In an interview with The Sacramento Bee, Silva said he’s not a hunter or an angler but “respects everybody’s desires.” He said he brings substantial regulatory and water-policy experience to the commission.
“When this came up, I decided it was something interesting and something I might contribute positively to, given my background,” he said.
Burns couldn’t be reached for comment Wednesday.
The commission’s endangered species rulings often affect mining, logging, dams, development and water use. The board also can restrict human activities in offshore areas and arbitrate disputes over Department of Fish and Wildlife permits and licensing.
Hunting and angling groups have complained that the board has grown more unfriendly to their cause over the years. Last year, the board banned bobcat trapping and in 2014 listed wolves under the state Endangered Species Act.
Hunters were alarmed when Commissioner Jim Kellogg, an ardent hunter and angler, resigned in frustration in December saying the state was no longer as supportive of hunting and fishing. Meanwhile, commission President Jack Baylis – whom hunters and anglers saw as too friendly to animal rights activists – also resigned for unrelated reasons.
Animal rights groups have answered that the board merely began listening to their concerns after decades of being entirely beholden to hunters and anglers.

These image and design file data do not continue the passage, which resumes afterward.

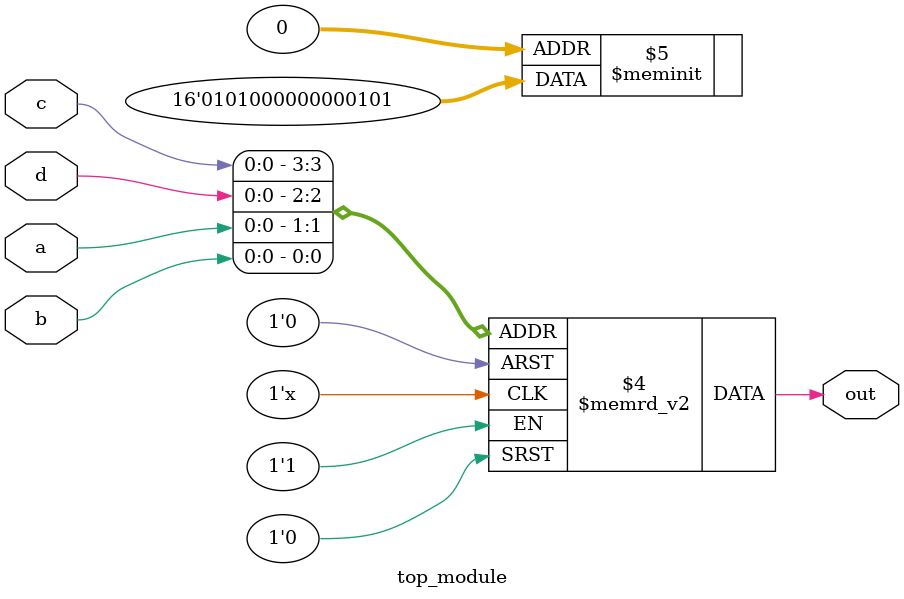
<source format=sv>
module top_module (
    input a,
    input b,
    input c,
    input d,
    output reg out
);

always @(*) begin
    case ({c, d, a, b})
        4'b0000, 4'b0010, 4'b1100, 4'b1110: out = 1'b1;
        4'b0001, 4'b0011, 4'b0100, 4'b0101, 4'b1000, 4'b1001, 4'b1101, 4'b1111: out = 1'b0;
        default: out = 1'b0; // Assign 0 for don't-care conditions
    endcase
end

endmodule

</source>
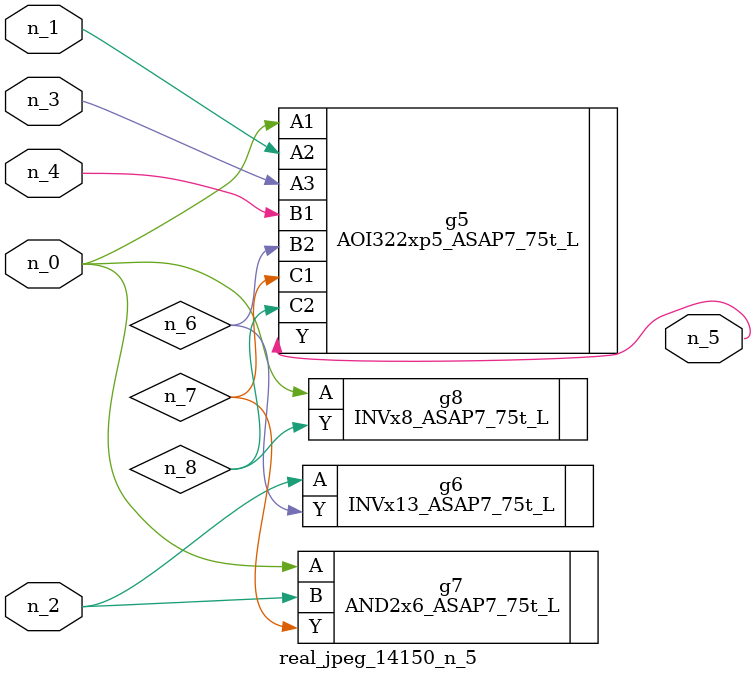
<source format=v>
module real_jpeg_14150_n_5 (n_4, n_0, n_1, n_2, n_3, n_5);

input n_4;
input n_0;
input n_1;
input n_2;
input n_3;

output n_5;

wire n_8;
wire n_6;
wire n_7;

AOI322xp5_ASAP7_75t_L g5 ( 
.A1(n_0),
.A2(n_1),
.A3(n_3),
.B1(n_4),
.B2(n_6),
.C1(n_7),
.C2(n_8),
.Y(n_5)
);

AND2x6_ASAP7_75t_L g7 ( 
.A(n_0),
.B(n_2),
.Y(n_7)
);

INVx8_ASAP7_75t_L g8 ( 
.A(n_0),
.Y(n_8)
);

INVx13_ASAP7_75t_L g6 ( 
.A(n_2),
.Y(n_6)
);


endmodule
</source>
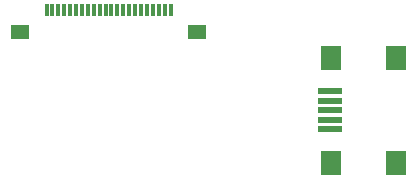
<source format=gtp>
G04 #@! TF.GenerationSoftware,KiCad,Pcbnew,5.1.10-88a1d61d58~88~ubuntu20.04.1*
G04 #@! TF.CreationDate,2021-06-30T14:36:37+02:00*
G04 #@! TF.ProjectId,hadron_board,68616472-6f6e-45f6-926f-6172642e6b69,rev?*
G04 #@! TF.SameCoordinates,Original*
G04 #@! TF.FileFunction,Paste,Top*
G04 #@! TF.FilePolarity,Positive*
%FSLAX46Y46*%
G04 Gerber Fmt 4.6, Leading zero omitted, Abs format (unit mm)*
G04 Created by KiCad (PCBNEW 5.1.10-88a1d61d58~88~ubuntu20.04.1) date 2021-06-30 14:36:37*
%MOMM*%
%LPD*%
G01*
G04 APERTURE LIST*
%ADD10R,1.700000X2.000000*%
%ADD11R,2.000000X0.500000*%
%ADD12R,0.300000X1.000000*%
%ADD13R,1.650000X1.300000*%
G04 APERTURE END LIST*
D10*
X139300000Y-84050000D03*
X133850000Y-84050000D03*
X139300000Y-92950000D03*
X133850000Y-92950000D03*
D11*
X133750000Y-86900000D03*
X133750000Y-87700000D03*
X133750000Y-88500000D03*
X133750000Y-89300000D03*
X133750000Y-90100000D03*
D12*
X109750000Y-80000000D03*
D13*
X107475000Y-81900000D03*
X122525000Y-81900000D03*
D12*
X110250000Y-80000000D03*
X110750000Y-80000000D03*
X111250000Y-80000000D03*
X111750000Y-80000000D03*
X112250000Y-80000000D03*
X112750000Y-80000000D03*
X113250000Y-80000000D03*
X113750000Y-80000000D03*
X114250000Y-80000000D03*
X114750000Y-80000000D03*
X115250000Y-80000000D03*
X115750000Y-80000000D03*
X116250000Y-80000000D03*
X116750000Y-80000000D03*
X117250000Y-80000000D03*
X117750000Y-80000000D03*
X118250000Y-80000000D03*
X118750000Y-80000000D03*
X119250000Y-80000000D03*
X119750000Y-80000000D03*
X120250000Y-80000000D03*
M02*

</source>
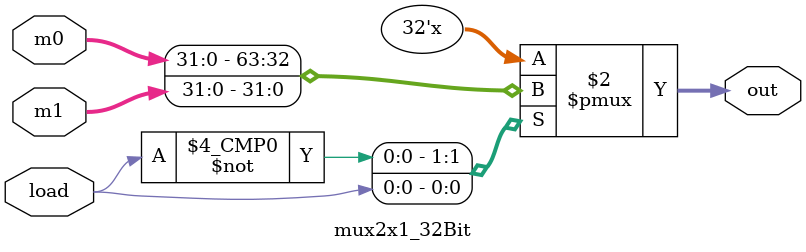
<source format=v>
`timescale 1ns / 1ps
module mux2x1 #(parameter N=1)(input load, input[N-1:0] m0, m1, output reg[N-1:0] out);
always @(*)
begin
case(load)
1'b0: out <= m0;
1'b1: out <= m1;
endcase 
end
endmodule

module mux2x1_32Bit (input load, input [31:0] m0, m1, output reg [31:0] out);
always @(*)
begin
case(load)
1'b0: out <= m0;
1'b1: out <= m1;
endcase 
end
endmodule
</source>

The other commissioners are Eric Sklar, a vineyard owner from St. Helena, Jacque Hostler-Carmesin, an executive officer for a North Coast Indian tribe, and Anthony Williams, a onetime policy director for former state Senate President Pro Tem Darrell Steinberg.
A state Senate committee on Wednesday confirmed Sklar and Williams to the board. They were appointed by Brown last year.
Meanwhile, on Monday, the commission announced it had appointed Valerie Termini to replace Sonke Mastrup, the commission’s influential but nonvoting executive director. Mastrup stepped down late last year to take a job with the Department of Fish and Wildlife.
Termini has been serving as interim executive director at the California Ocean Protection Council, a state advisory agency. Previously, she was the council’s fisheries policy adviser.
A lifelong angler, she said she’s taking a hunters’ safety course required to obtain a license and hopes to take her daughter hunting.
“As a mom, I think it’s important to know where your food comes from,” she said. “And that’s something I want to teach her.”